= Psychiatric intensive-care unit =

High intensity psychiatric ward

Psychiatric Intensive Care Units or PICUs are specialist twenty-four hour inpatient wards that provide intensive assessment and comprehensive treatment to individuals during the most acute phase of a serious mental illness.

Psychiatric intensive care is for patients who are in an acutely disturbed phase of a serious mental disorder. There is an associated loss of capacity for self-control with a corresponding increase in risk which does not allow their safe, therapeutic management and treatment in a less acute or a less secure mental health ward. Care and treatment must be patient-centred, multidisciplinary, intensive and have an immediacy of response to critical clinical and risk situations. Patients should be detained compulsorily under the appropriate mental health legislative framework, and the clinical and risk profile of the patient usually requires an associated level of security. Psychiatric intensive care is delivered by qualified and suitably trained multidisciplinary clinicians according to an agreed philosophy of unit operational policy underpinned by the principles of therapeutic intervention and dynamic clinically focused risk management
— NAPICU and NHS Clinical Commissioners, Guidance for Commissioners of Psychiatric Intensive Care Units (PICU) (2016)
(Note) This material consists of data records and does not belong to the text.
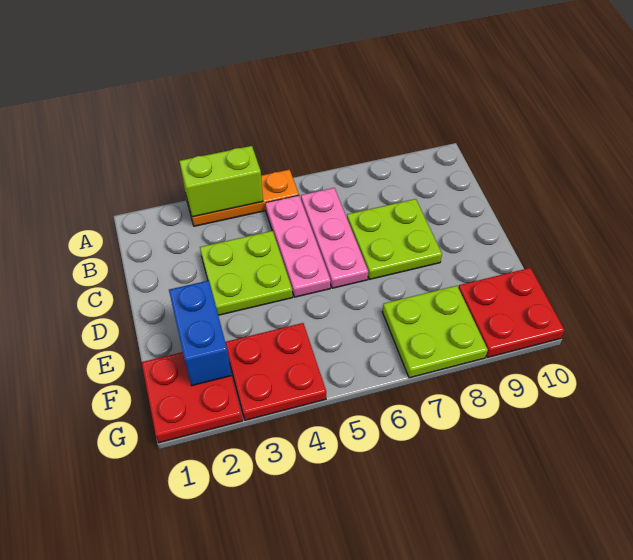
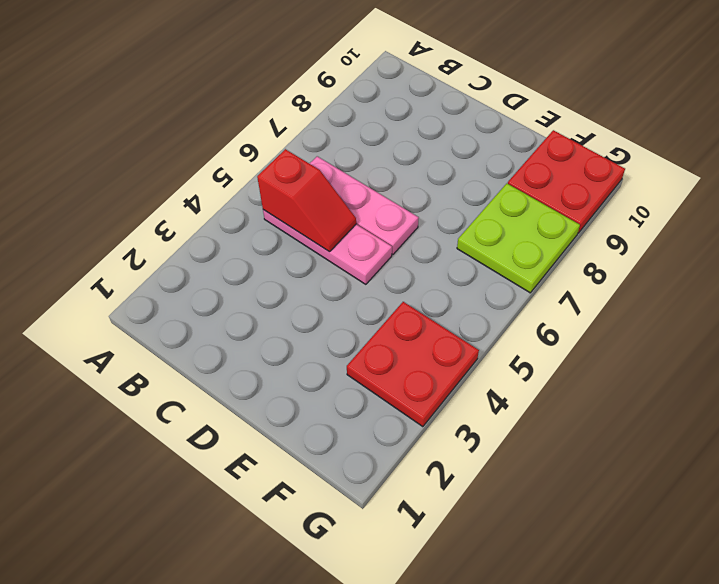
red 1x2 slope [257,149,356,252] -> none
none -> orange 1x3 plate [186,170,299,226]
none -> lime 2x2 plate [200,231,293,315]

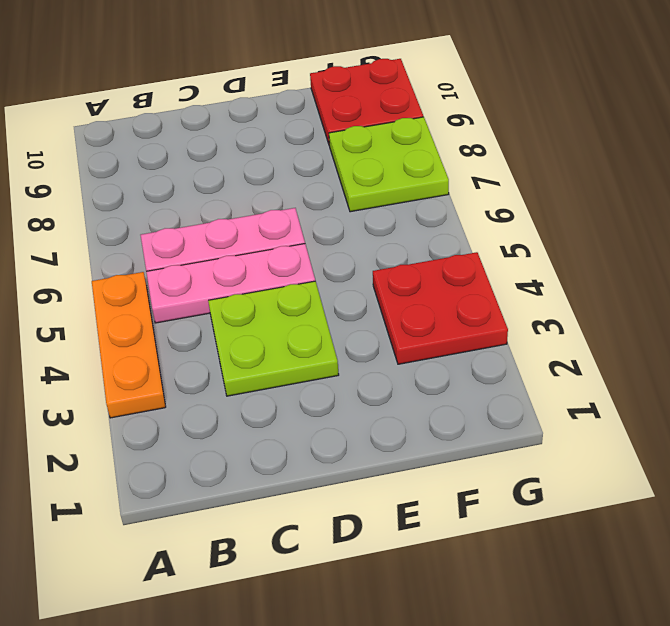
none -> lime 2x2 plate [347,199,442,279]
none -> red 2x2 plate [142,352,243,443]

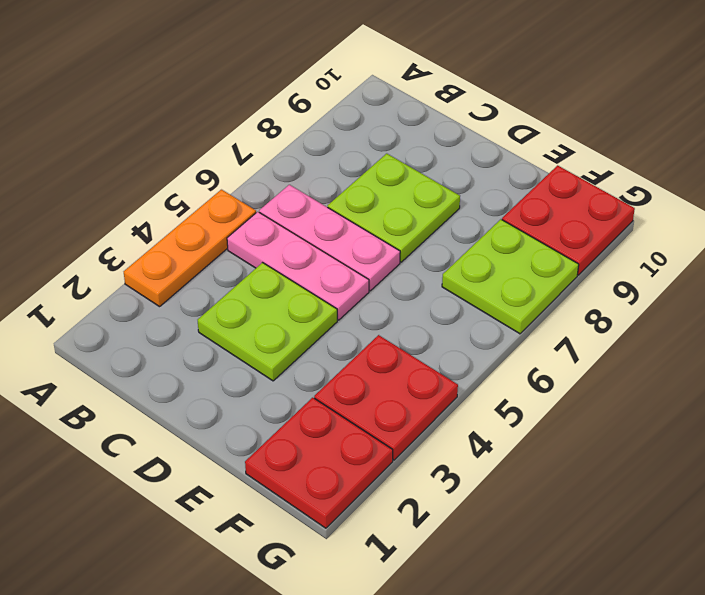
none -> lime 1x2 brick [179,146,263,217]
none -> blue 1x2 brick [169,280,232,386]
Most individuals only stay on PICU wards for a very short time and are moved as soon as the crisis is over or the risky behaviours are under control. 2014 guidance says that the maximum length of stay should be 8 weeks. Normally, patients are discharged to acute psychiatric wards, but some patients go straight home.

PICUs are locked and more secure wards, and have a low patient capacity when compared to open psychiatric wards. They have higher levels of staffing and are usually single-sex.

PICUs have a diverse range of staff, including: mental health nurses, psychiatrists, psychologists, pharmacists, occupational therapists, social workers, activities co-ordinators, health care support workers, and ward managers.

As a facility for the most disturbed patients, it may contain a seclusion room for the management of violence and aggression. Other restrictive practices include rapid tranquillisation, ECT and high dose antipsychotics.